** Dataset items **
---*---

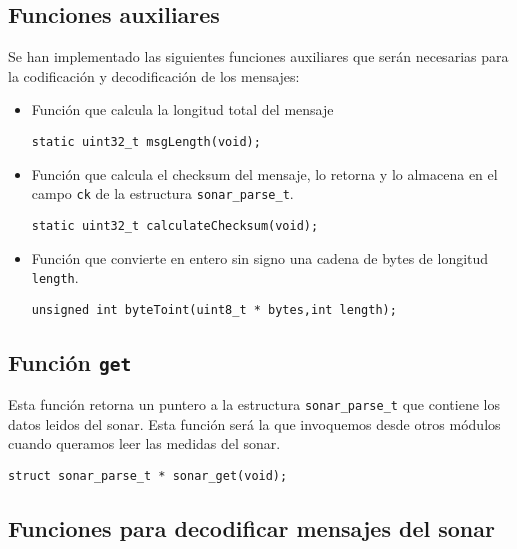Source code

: \subsection{Funciones auxiliares}
Se han implementado las siguientes funciones auxiliares que serán necesarias para la codificación y decodificación de los mensajes:
\begin{itemize}
	\item Función que calcula la longitud total del mensaje
	\begin{lstlisting}[style=C]
		static uint32_t msgLength(void);
	\end{lstlisting}	

	\item Función que calcula el checksum del mensaje, lo retorna y lo almacena en el campo \texttt{ck} de la estructura \texttt{sonar\_parse\_t}.
	\begin{lstlisting}[style=C]
	static uint32_t calculateChecksum(void);
	\end{lstlisting}
	
		\item Función que convierte en entero sin signo una cadena de bytes de longitud \texttt{length}.
	\begin{lstlisting}[style=C]
	unsigned int byteToint(uint8_t * bytes,int length);
	\end{lstlisting}
	
\end{itemize}


\subsection{Función \texttt{get}}
Esta función retorna un puntero a la estructura \texttt{sonar\_parse\_t} que contiene los datos leidos del sonar.	Esta función será la que invoquemos desde otros módulos cuando queramos leer las medidas del sonar.

	\begin{lstlisting}[style=C]
struct sonar_parse_t * sonar_get(void);
	\end{lstlisting}
	
	
\subsection{Funciones para decodificar mensajes del sonar}
	
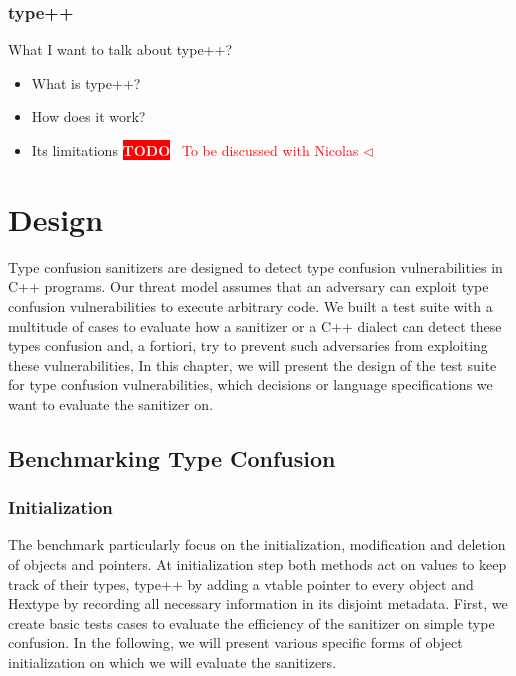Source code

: \documentclass[a4paper,11pt,oneside]{report}
\newcommand{\todobox}[3]{%
       \colorbox{#1}{\textcolor{white}{\sffamily\bfseries\scriptsize #2}}%
       ~\textcolor{#1}{#3} %
       \textcolor{#1}{$\triangleleft$}%
}
\newcommand{\adrbqt}[1]{\todobox{red}{TODO}{#1}}
\begin{document}
\subsection{type++}

What I want to talk about type++?
\begin{itemize}
       \item What is type++?
       \item How does it work?
       \item Its limitations \adrbqt{To be discussed with Nicolas}
\end{itemize}


\chapter{Design}

Type confusion sanitizers are designed to detect type confusion vulnerabilities in C++ programs. 
Our threat model assumes that an adversary can exploit type confusion vulnerabilities to execute arbitrary code. 
We built a test suite with a multitude of cases to evaluate how a sanitizer or a C++ dialect can detect these types confusion and, 
a fortiori, try to prevent such adversaries from exploiting these vulnerabilities,
In this chapter, we will present the design of the test suite for type confusion vulnerabilities, which decisions or 
language specifications we want to evaluate the sanitizer on.

\section{Benchmarking Type Confusion}

\subsection{Initialization}

The benchmark particularly focus on the initialization, modification and deletion of objects and pointers. At initialization step 
both methods act on values to keep track of their types, type++ by adding a vtable pointer to every object and Hextype by 
recording all necessary information in its disjoint metadata. 
First, we create basic tests cases to evaluate the efficiency of the sanitizer 
on simple type confusion. In the following, we will present various specific forms of object initialization on which 
we will evaluate the sanitizers.
\end{document}
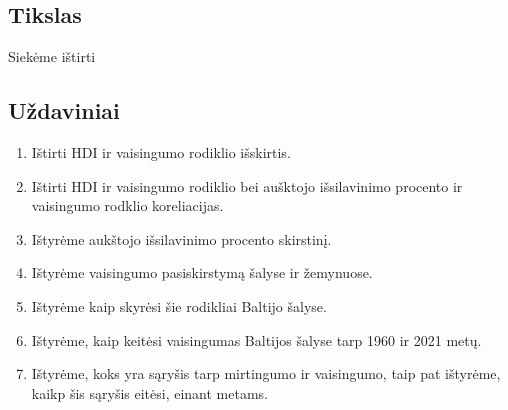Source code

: \subsection{Tikslas} 
Siekėme ištirti 

\subsection{Uždaviniai}
\begin{enumerate}
    \item Ištirti HDI ir vaisingumo rodiklio išskirtis.
    \item Ištirti HDI ir vaisingumo rodiklio bei aušktojo išsilavinimo procento ir vaisingumo rodklio koreliacijas.
    \item Ištyrėme aukštojo išsilavinimo procento skirstinį.
    \item Ištyrėme vaisingumo pasiskirstymą šalyse ir žemynuose.
    \item Ištyrėme kaip skyrėsi šie rodikliai Baltijo šalyse.
    \item Ištyrėme, kaip keitėsi vaisingumas Baltijos šalyse tarp 1960 ir 2021 metų.
    \item Ištyrėme, koks yra sąryšis tarp mirtingumo ir vaisingumo, taip pat ištyrėme, kaikp šis sąryšis eitėsi, einant metams.
\end{enumerate}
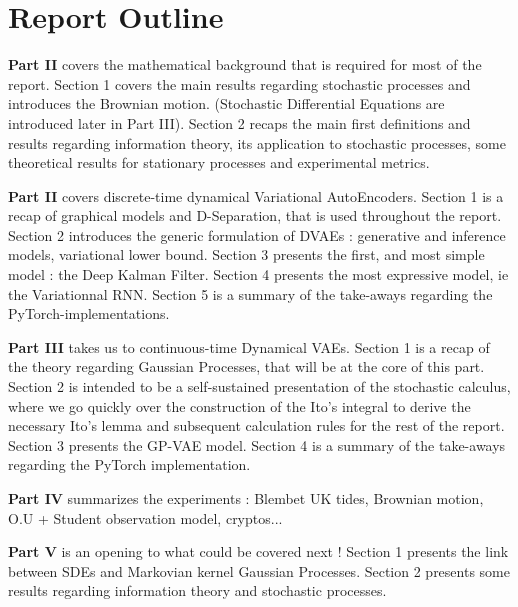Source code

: \chapter{Report Outline}\label{sec:outline}

\textbf{Part II} covers the mathematical background that is required for most of the report. Section 1 covers the main results regarding stochastic processes and introduces the Brownian motion. (Stochastic Differential Equations are introduced later in Part III). Section 2 recaps the main first definitions and results regarding information theory, its application to stochastic processes, some theoretical results for stationary processes and experimental metrics.

\textbf{Part II} covers discrete-time dynamical Variational AutoEncoders. Section 1 is a recap of graphical models and D-Separation, that is used throughout the report. Section 2 introduces the generic formulation of DVAEs : generative and inference models, variational lower bound. Section 3 presents the first, and most simple model : the Deep Kalman Filter. Section 4 presents the most expressive model, ie the Variationnal RNN. Section 5 is a summary of the take-aways regarding the PyTorch-implementations.

\textbf{Part III} takes us to continuous-time Dynamical VAEs. Section 1 is a recap of the theory regarding Gaussian Processes, that will be at the core of this part. Section 2 is intended to be a self-sustained presentation of the stochastic calculus, where we go quickly over the construction of the Ito's integral to derive the necessary Ito's lemma and subsequent calculation rules for the rest of the report.  Section 3 presents the GP-VAE model. Section 4 is a summary of the take-aways regarding the PyTorch implementation.

\textbf{Part IV} summarizes the experiments : Blembet UK tides, Brownian motion, O.U + Student observation model, cryptos...

\textbf{Part V} is an opening to what could be covered next ! Section 1 presents the link between SDEs and Markovian kernel Gaussian Processes. Section 2 presents some results regarding information theory and stochastic processes.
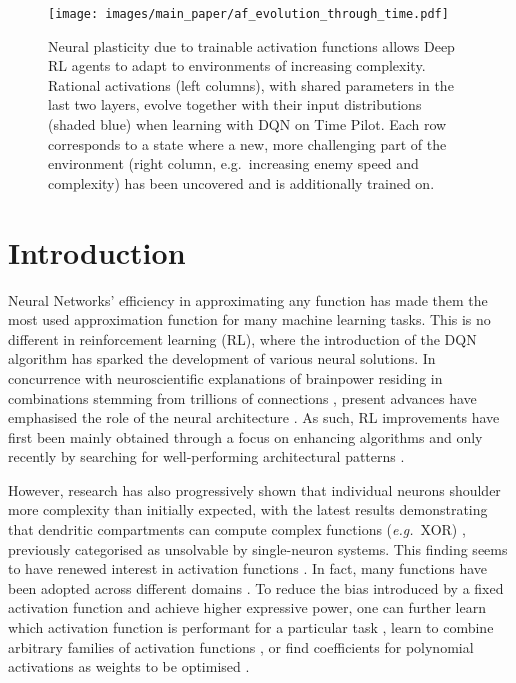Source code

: \documentclass[accepted]{article}
\theoremstyle{plain}
\theoremstyle{definition}
\theoremstyle{remark}
\newcommand{\eg}{\emph{e.g.}~}
\begin{document}
\begin{figure}[t!]
    \centering
    \texttt{[image: images/main\_paper/af\_evolution\_through\_time.pdf]}
    \vspace{-0.3cm}
    \caption{Neural plasticity due to trainable activation functions allows Deep RL agents to adapt to environments of increasing complexity. Rational activations (left columns), with shared parameters in the last two layers, evolve together with their input distributions (shaded blue) when learning with DQN on Time Pilot. Each row corresponds to a state where a new, more challenging part of the environment (right column, e.g.~increasing enemy speed and complexity) has been uncovered and is additionally trained on.}
    \label{fig:evolving_af}    
\end{figure}

\section{Introduction}
Neural Networks' efficiency in approximating any function has made them the most used approximation function for many machine learning tasks. This is no different in reinforcement learning (RL), where the introduction of the DQN algorithm \citep{mnih2015human} has sparked the development of various neural solutions. 
In concurrence with neuroscientific explanations of brainpower residing in combinations stemming from trillions of connections \citep{Garlick2002UnderstandingTN}, present advances have emphasised the role of the neural architecture \citep{liu2018progressive, XieZLL19}. As such, RL improvements have first been mainly obtained through a focus on enhancing algorithms \citep{Mnih2016asynchronous, Haarnoja2018SAC, Banerjee2021ISAC} and only recently by searching for well-performing architectural patterns \citep{miao2021rldarts}. 

However, research has also progressively shown that individual neurons shoulder more complexity than initially expected, with the latest results demonstrating that dendritic compartments can compute complex functions (\eg XOR) \citep{gidon2020dendritic}, previously categorised as unsolvable by single-neuron systems.
This finding seems to have renewed interest in activation functions \citep{georgescu2020non, Misra20mish}. In fact, many functions have been adopted across different domains \citep{RedmonDGF16, BrownMRSKDNSSAA20, SchulmanWDRK17}. To reduce the bias introduced by a fixed activation function and achieve higher expressive power, one can further learn which activation function is performant for a particular task \citep{zoph2016neural, liu2018progressive}, learn to combine arbitrary families of activation functions \citep{manessi2018learning}, or find coefficients for polynomial activations as weights to be optimised \citep{goyal2019learning}. 
\end{document}
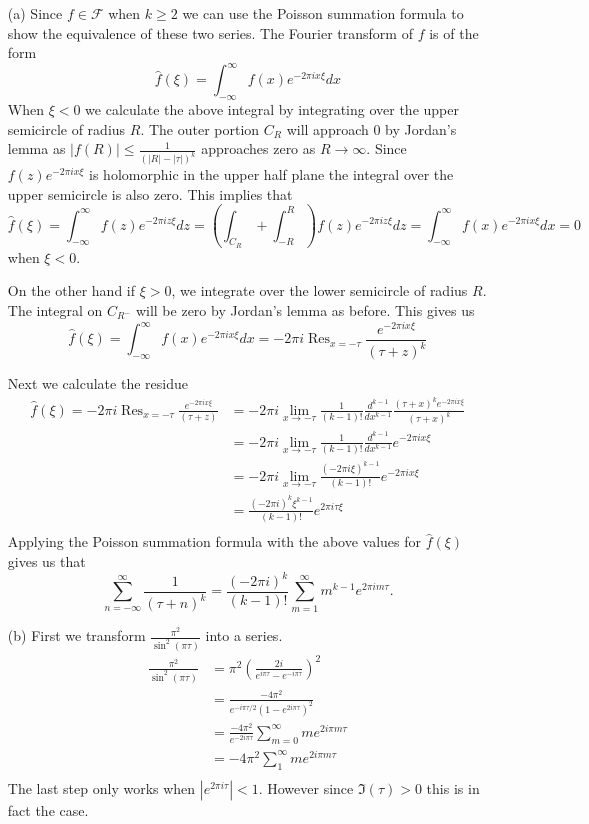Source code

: \documentclass[10pt]{article}
\DeclareMathOperator{\res}{Res}
\theoremstyle{plain}
\theoremstyle{remark}
\begin{document}
\begin{enumerate}
\item[(a)] Since $f\in\mathcal{F}$ when $k\geq 2$ we can use the Poisson
  summation formula to show the equivalence of these two series. The
  Fourier transform of $f$ is of the form
  \[
    \hat{f}(\xi)=\int_{-\infty}^\infty f(x)e^{-2\pi ix\xi}dx
  \]
  When $\xi<0$ we calculate the above integral by integrating over
  the upper semicircle of radius $R$. The outer portion $C_R$ will
  approach $0$ by Jordan's lemma as $|f(R)|\leq\frac{1}{(|R|-|\tau|)^k}$ approaches
  zero as $R\rightarrow\infty$. Since $f(z)e^{-2\pi i x\xi}$ is holomorphic in the upper half plane
  the integral over the upper semicircle is also zero. This implies that
  \[
    \hat{f}(\xi)=\int_{-\infty}^\infty f(z)e^{-2\pi iz\xi}dz = (\int_{C_R}+\int_{-R}^R)f(z)e^{-2\pi iz\xi}dz = \int_{-\infty}^\infty f(x)e^{-2\pi ix\xi} dx = 0
  \]
  when $\xi<0$.

  On the other hand if $\xi>0$, we integrate over the lower semicircle of radius
  $R$. The integral on $C_{R^-}$ will be zero by Jordan's lemma as before. This
  gives us
  \[
    \hat{f}(\xi)=\int_{-\infty}^\infty f(x)e^{-2\pi i x\xi}dx = -2\pi i\res_{x=-\tau}\frac{e^{-2\pi i x\xi}}{(\tau+z)^k}
  \]

  Next we calculate the residue
  \begin{align*}
    \hat{f}(\xi)=-2\pi i \res_{x=-\tau}\frac{e^{-2\pi i x\xi}}{(\tau+z)} &=-2\pi i\lim_{x\rightarrow-\tau}\frac{1}{(k-1)!}\frac{d^{k-1}}{dx^{k-1}}\frac{(\tau+x)^k e^{-2\pi i x\xi}}{(\tau+x)^k}\\
                                                          &=-2\pi i\lim_{x\rightarrow-\tau}\frac{1}{(k-1)!}\frac{d^{k-1}}{dx^{k-1}}e^{-2\pi i x\xi}\\
                                                          &=-2\pi i\lim_{x\rightarrow-\tau} \frac{(-2\pi i\xi)^{k-1}}{(k-1)!}e^{-2\pi i x\xi}\\
                                                          &=\frac{(-2\pi i)^{k}\xi^{k-1}}{(k-1)!}e^{2\pi i \tau\xi}\\
  \end{align*}
  Applying the Poisson summation formula with the above values for $\hat{f}(\xi)$
  gives us that
  \[
    \sum_{n = -\infty}^\infty\frac{1}{(\tau +n)^k} = \frac{(-2\pi i )^k}{(k-1)!} \sum_{m=1}^{\infty} m^{k-1}e^{2\pi im\tau}.
  \]
\item[(b)] First we transform $\frac{\pi^2}{\sin^2(\pi\tau)}$ into a series.
  \begin{align*}
    \frac{\pi^2}{\sin^2(\pi\tau)} &= \pi^2\left(\frac{2i}{e^{i\pi\tau}-e^{-i\pi\tau}}\right)^2\\
                               &=\frac{-4\pi^2}{e^{-i\pi\tau/2}(1-e^{2i\pi\tau})^2}\\
                               &=\frac{-4\pi^2}{e^{-2i\pi\tau}}\sum_{m=0}^\infty me^{2i\pi m\tau}\\
                               &=-4\pi^2\sum_{1}^\infty me^{2i\pi m\tau}\\
  \end{align*}
  The last step only works when $|e^{2\pi i\tau}|<1$. However since $\Im(\tau)>0$
  this is in fact the case.


\end{enumerate}
\end{document}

---*---

** What you are asked to do **
What is needed is an exact copy of only the lines above from the one with "language specifications we" to the one with "Siekėme ištirti", both kept, with every picture left out.

** Answer to the problem **
language specifications we want to evaluate the sanitizer on.

\section{Benchmarking Type Confusion}

\subsection{Initialization}

The benchmark particularly focus on the initialization, modification and deletion of objects and pointers. At initialization step 
both methods act on values to keep track of their types, type++ by adding a vtable pointer to every object and Hextype by 
recording all necessary information in its disjoint metadata. 
First, we create basic tests cases to evaluate the efficiency of the sanitizer 
on simple type confusion. In the following, we will present various specific forms of object initialization on which 
we will evaluate the sanitizers.
\end{document}
Source code

: \subsection{Tikslas} 
Siekėme ištirti 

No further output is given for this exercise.